SAP has announced its new generative AI assistant, Joule, operating as a natural-language, AI copilot that will transform the way businesses run. Embedded throughout SAP’s cloud enterprise portfolio, Joule will deliver proactive and contextualized insights from across SAP solutions and third-party sources to “know what you mean, not just what you say”.
Joule will be available with SAP SuccessFactors solutions and SAP Start later this year, and with SAP S/4HANA Cloud public edition early next year, with the ability to quickly sort through and contextualize data from multiple systems to garner smarter insights. In a secure and compliant manner, the new AI companion is aimed at helping workers get work done faster and businesses drive better business outcomes.
Joule will be embedded into SAP Business Technology Platform as well as SAP applications from HR to finance, supply chain, procurement and customer experience. In an effort to transform the SAP user experience, SAP describes Joule as working like “tapping your smartest colleague on the shoulder”.
Christian Klein, CEO and member of the executive board of SAP SE, said: “With almost 300 million enterprise users around the world working regularly with SAP cloud solutions, Joule has the power to redefine the way businesses – and the people who power them – work.
“Joule draws on SAP’s unique position at the nexus of business and technology and builds on our relevant, reliable, responsible approach to Business AI. Joule will know what you mean, not just what you say.”
Discussing the security of the new AI addition, Julia White, executive board member and chief marketing and solutions officer of SAP, said during the launch call:
“Our business AI is delivered with responsibility. We have the highest levels of concern for security, privacy, compliance and ethics. Protecting customer data is of our utmost importance and for GenAI, we ensure that no large language model will use our customers’ data to learn or improve on their foundational models.”
Drawing from the wealth of business data across the SAP portfolio and third-party sources, employees will need only ask a question or frame a problem in plain language to receive intelligent answers.

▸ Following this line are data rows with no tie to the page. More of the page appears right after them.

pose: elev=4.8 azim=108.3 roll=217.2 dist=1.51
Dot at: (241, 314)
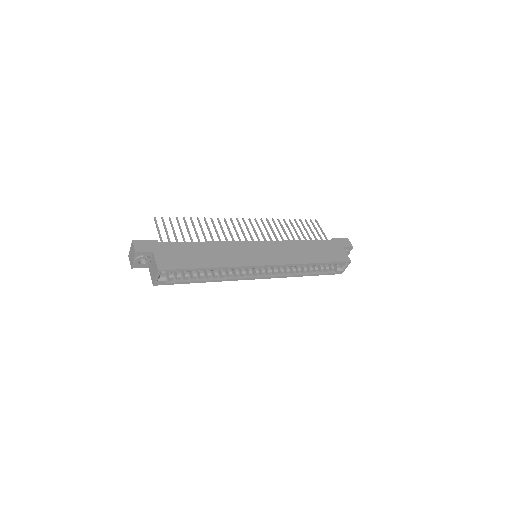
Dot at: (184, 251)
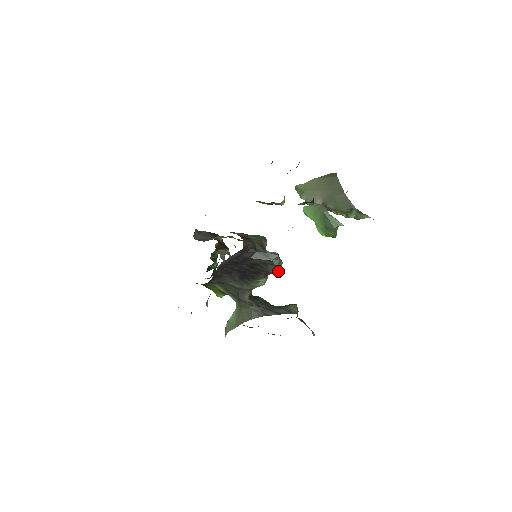
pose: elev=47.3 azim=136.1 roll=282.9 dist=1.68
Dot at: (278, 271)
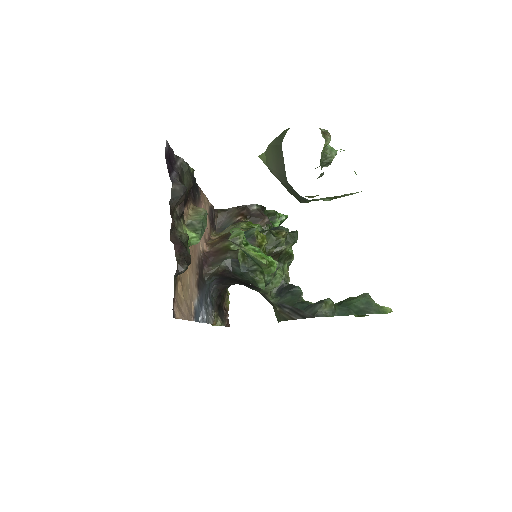
Dot at: (263, 289)
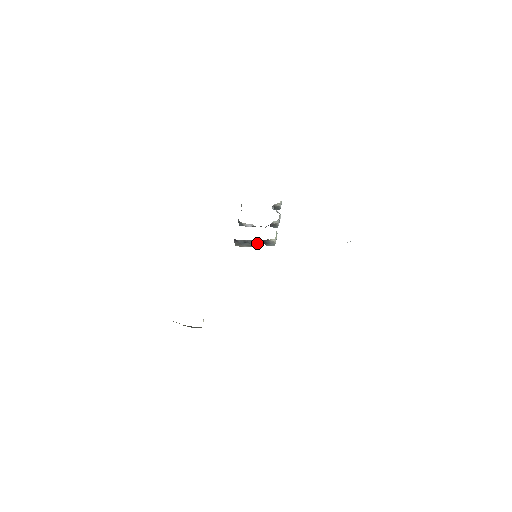
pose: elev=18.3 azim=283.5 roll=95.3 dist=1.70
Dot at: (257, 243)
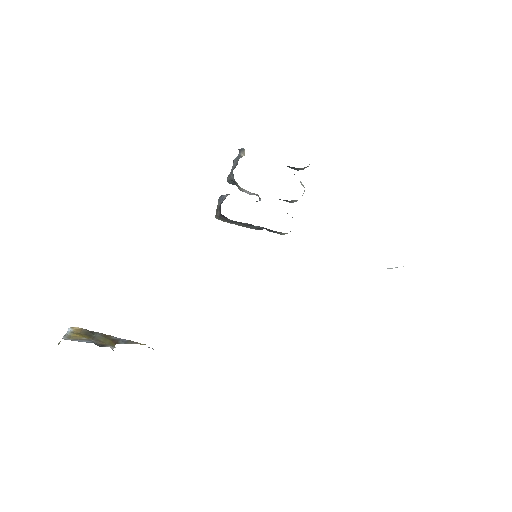
Dot at: (256, 227)
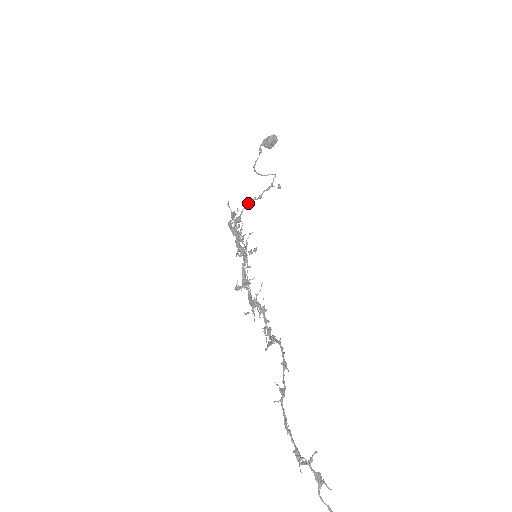
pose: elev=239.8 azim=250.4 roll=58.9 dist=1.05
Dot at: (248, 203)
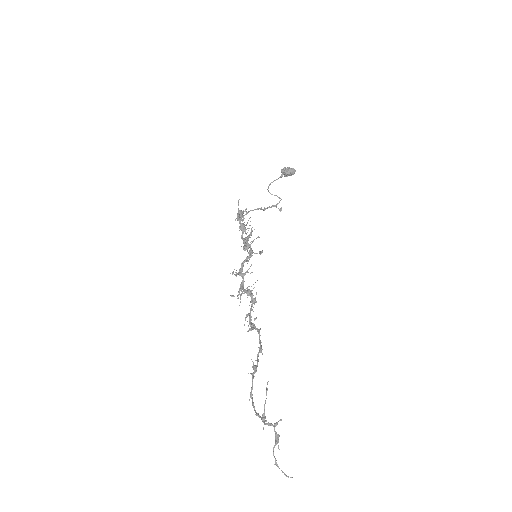
Dot at: (255, 209)
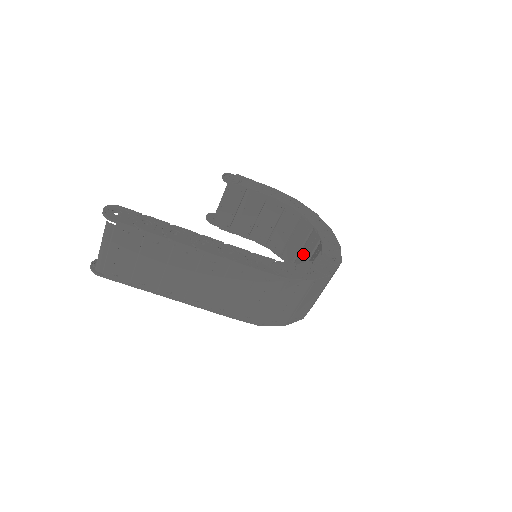
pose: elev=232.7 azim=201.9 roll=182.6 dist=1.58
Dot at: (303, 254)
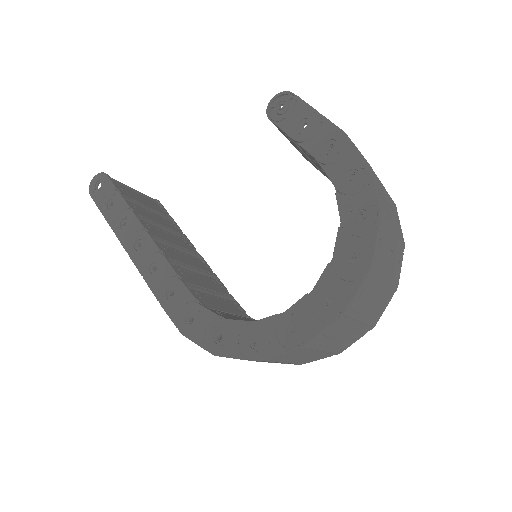
Dot at: occluded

SAP has provided an example of how Joule will operate; imagine a manufacturer asking Joule for help to better understand sales performances, Joule will identify underperforming regions, link to other data sets that reveal a supply chain issue and automatically connect to the supply chain system to offer potential fixes for the manufacturer’s review.
Joule will continuously deliver new scenarios for all SAP solutions, even allowing HR to help write unbiased job descriptions and generate relevant interview questions.
White also explained that SAP has already applied AI in finance with a key customer Accenture, whose accounts receivable department is using AI to automatically match incoming payments to their corresponding invoices and client accounts.
“And through the use of our AI they’ve almost doubled their invoice payment to invoice match rate going from 30 percent to 54 percent and significantly reducing that peak time processing for those critical month-end, quarter-end and year-end closing moments,” she added.
In addition, Deloitte has announced that it using GenAI to extend the value of SAP applications by building on top of SAP Business Technology Platform.
SAP’s new generative AI assistant builds on existing SAP Business AI offerings. With over 26,000 SAP cloud customers with access to SAP Business AI, SAP’s AI strategy relies on direct investments. SAP backed, Sapphire Ventures LLC, dedicated over $1bn to fund AI-powered enterprise technology and investments from Aleph Alpha, Anthropic and Cohere, as well as third-party partnerships with Microsoft, Google Cloud and IBM, have propelled forward SAP’s ambitions for an ‘enterprise AI ecosystem of the future.
Phil Carter, group vice president, worldwide thought leadership research, IDC, said: “As generative AI moves on from the initial hype, the work to ensure measurable return on investment begins.
“SAP understands that generative AI will eventually become part of the fabric of everyday life and work, and is taking the time to build a business copilot that focuses on generating responses based on real-world scenarios – and to put in place the necessary guardrails to ensure it’s also responsible.”